### [Selected extract]

────────────────────

Despite the clear benefits of the centralized LT programme and its low cost compared with the potential costs of each country establishing its own PMS system for RDTs, funding concerns have made its future beyond 2020 uncertain. In order to manage the risks of misdiagnosis due to low quality RDTs, and to ensure the continued safety and reliability of malaria case management, there is a need to ensure that an effective and implementable approach to RDT quality control continues to be available to programmes in endemic countries.

Background

As RDTs became increasingly used in the early 2000s, critical quality limitations became apparent [1,2,3] which could not be identified and resolved by the weak regulatory oversight in endemic countries. To respond to this need for an independent quality control (QC) system, the World Health Organization (WHO), together with the Research Institute for Tropical Medicine, Philippines, and the Institut Pasteur du Cambodge, Cambodia, initiated a lot-testing (LT) programme in 2003, which then expanded in collaboration with the Foundation for Innovative New Diagnostics (FIND) to a Global RDT Evaluation Programme, comprising the Product Testing and LT programmes [4, 5]. The former informed WHO procurement criteria until RDT prequalification became a requirement in December 2017. LT assesses lot quality before deployment at the request of procurers, manufacturers, or National Malaria Control Programmes (NMCPs), using a testing algorithm with standardized QC samples derived from patient blood [6] (Fig. 1).

────────────────────

### [Extracted information]

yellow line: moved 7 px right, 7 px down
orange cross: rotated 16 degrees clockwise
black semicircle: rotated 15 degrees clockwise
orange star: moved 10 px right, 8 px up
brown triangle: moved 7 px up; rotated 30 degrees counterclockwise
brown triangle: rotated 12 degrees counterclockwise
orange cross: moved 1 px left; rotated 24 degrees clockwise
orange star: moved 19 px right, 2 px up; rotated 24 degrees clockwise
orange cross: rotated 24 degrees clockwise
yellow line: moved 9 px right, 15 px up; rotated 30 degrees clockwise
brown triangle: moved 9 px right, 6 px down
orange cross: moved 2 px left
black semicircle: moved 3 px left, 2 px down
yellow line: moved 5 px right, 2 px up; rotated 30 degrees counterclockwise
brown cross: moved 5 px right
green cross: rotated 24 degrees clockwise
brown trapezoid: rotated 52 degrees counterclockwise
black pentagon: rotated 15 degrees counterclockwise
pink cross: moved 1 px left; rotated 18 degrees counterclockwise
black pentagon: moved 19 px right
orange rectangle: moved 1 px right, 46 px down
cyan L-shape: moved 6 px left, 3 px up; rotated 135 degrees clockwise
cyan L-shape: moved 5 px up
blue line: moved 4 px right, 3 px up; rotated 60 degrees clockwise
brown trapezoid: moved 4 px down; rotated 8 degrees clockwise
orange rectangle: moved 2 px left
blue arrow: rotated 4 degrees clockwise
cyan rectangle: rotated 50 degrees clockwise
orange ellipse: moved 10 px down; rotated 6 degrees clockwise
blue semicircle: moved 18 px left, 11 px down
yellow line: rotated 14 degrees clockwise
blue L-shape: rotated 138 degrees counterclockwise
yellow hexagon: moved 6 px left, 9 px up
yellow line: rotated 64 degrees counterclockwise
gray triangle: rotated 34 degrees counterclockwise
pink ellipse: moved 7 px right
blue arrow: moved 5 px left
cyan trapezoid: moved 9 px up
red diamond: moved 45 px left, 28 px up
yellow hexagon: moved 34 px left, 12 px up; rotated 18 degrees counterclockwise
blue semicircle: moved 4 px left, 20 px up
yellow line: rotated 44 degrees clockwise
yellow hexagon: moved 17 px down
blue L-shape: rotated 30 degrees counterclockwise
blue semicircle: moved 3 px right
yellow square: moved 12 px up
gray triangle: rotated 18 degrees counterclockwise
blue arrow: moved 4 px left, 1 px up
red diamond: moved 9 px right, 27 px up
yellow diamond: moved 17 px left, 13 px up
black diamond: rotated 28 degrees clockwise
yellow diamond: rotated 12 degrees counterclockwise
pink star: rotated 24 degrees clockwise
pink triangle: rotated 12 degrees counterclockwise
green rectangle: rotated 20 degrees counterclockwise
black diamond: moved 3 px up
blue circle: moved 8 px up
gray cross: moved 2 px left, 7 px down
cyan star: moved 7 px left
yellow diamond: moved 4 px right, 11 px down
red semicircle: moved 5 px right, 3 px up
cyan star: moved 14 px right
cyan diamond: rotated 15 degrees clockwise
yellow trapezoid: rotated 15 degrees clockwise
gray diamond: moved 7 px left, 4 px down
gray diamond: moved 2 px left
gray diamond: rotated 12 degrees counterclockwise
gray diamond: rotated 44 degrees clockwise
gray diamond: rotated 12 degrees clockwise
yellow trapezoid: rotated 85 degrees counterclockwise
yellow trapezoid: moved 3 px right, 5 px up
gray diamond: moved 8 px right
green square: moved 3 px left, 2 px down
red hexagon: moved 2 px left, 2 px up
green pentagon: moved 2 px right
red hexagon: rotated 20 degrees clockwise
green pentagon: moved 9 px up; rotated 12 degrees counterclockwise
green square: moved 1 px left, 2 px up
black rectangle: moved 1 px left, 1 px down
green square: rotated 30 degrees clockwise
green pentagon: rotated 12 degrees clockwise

────────────────────

### [Questions to answer]
1: According to the text on malaria RDT lot testing, why did WHO and its partners start a lot-testing programme in 2003?
2: Quote the text on malaria RDT lot testing word for word, starting at "Despite the clear" and ending at "programmes in endemic countries.".

### [Task answers]
1: As RDT use grew in the early 2000s, serious quality limitations became apparent. The weak regulatory oversight in endemic countries could not identify and resolve them, so an independent quality control system was needed.

2:
Despite the clear benefits of the centralized LT programme and its low cost compared with the potential costs of each country establishing its own PMS system for RDTs, funding concerns have made its future beyond 2020 uncertain. In order to manage the risks of misdiagnosis due to low quality RDTs, and to ensure the continued safety and reliability of malaria case management, there is a need to ensure that an effective and implementable approach to RDT quality control continues to be available to programmes in endemic countries.